Goals are important. They are how you turn dreams into reality, breaking down the ephemeral into manageable tasks.
But I set my goals a little too aggressively in March.
Sometimes, when you are so focused on achieving something, you can forget other obligations.
I released a book in early April. You can check it out here. It was the culmination of a lifetime goal.
I started writing my first novel when I was ten. I still remember the teal blue spiral notebook that housed that first book. I had planned to publish it before I was twelve, because I was awesome.
How I wish I had the confidence now I had then!
As excited as I was to release this book out into the wild (and nervous), it was a lot of work. On top of that, I was trying to write 1.5k words a day on a new WIP, work a demanding full time job, and be a parent and spouse.
Yeah, some things fell down.
I will never be Mom of the Year, but I could’ve been a lot a better.
I will never be a perfect wife. Ever.
I will never be tracked as a “superstar” where I work. I just won’t put in enough hours, which is interesting when I think of all of the hours I’ve poured into writing novels.
But, I do need to figure out a better way to fit writing into my life. I love telling stories, though the act of writing itself is work. Hard work.

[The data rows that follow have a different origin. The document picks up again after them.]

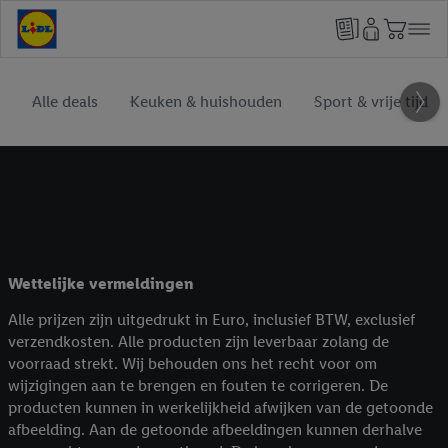
Alle deals
Keuken & huishouden
Sport & vrije tijd
Wettelijke vermeldingen
Alle prijzen zijn uitgedrukt in Euro, inclusief BTW, exclusief
verzendkosten. Alle producten zijn leverbaar zolang de
voorraad strekt. Wij behouden ons het recht voor om
wijzigingen aan te brengen en fouten te corrigeren. De
producten kunnen in werkelijkheid afwijken van de getoonde
afbeelding. Aan de getoonde afbeeldingen kunnen derhalve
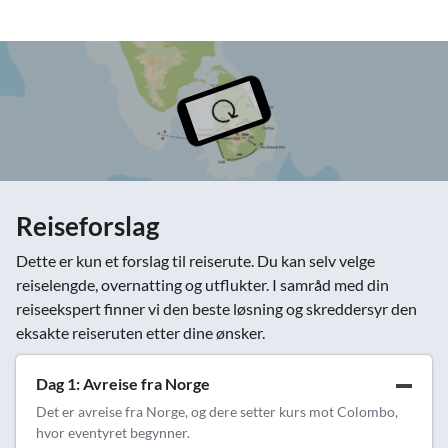
Reiseforslag
Dette er kun et forslag til reiserute. Du kan selv velge
reiselengde, overnatting og utflukter. I samråd med din
reiseekspert finner vi den beste løsning og skreddersyr den
eksakte reiseruten etter dine ønsker.
Dag 1: Avreise fra Norge
Det er avreise fra Norge, og dere setter kurs mot Colombo,
hvor eventyret begynner.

But I have this tendency to throw myself fully into whatever I’m doing when what I need is balance.
So, I’m sorting through that at the moment.
I finished a story I think of as Logan and Rita. Catchy title, I know, but it’s a fresh first draft. It’ll get better. I promise.
Now, to put my editing cape back on. And by cape I mean my comfy jammies with the most amazing LL Bean slippers. I need to figure out a pace I can manage with my children, spouse and job.
Not sure what that is yet, but I’m not giving up on my Winter 2018 time frame for How to Love a Duchess.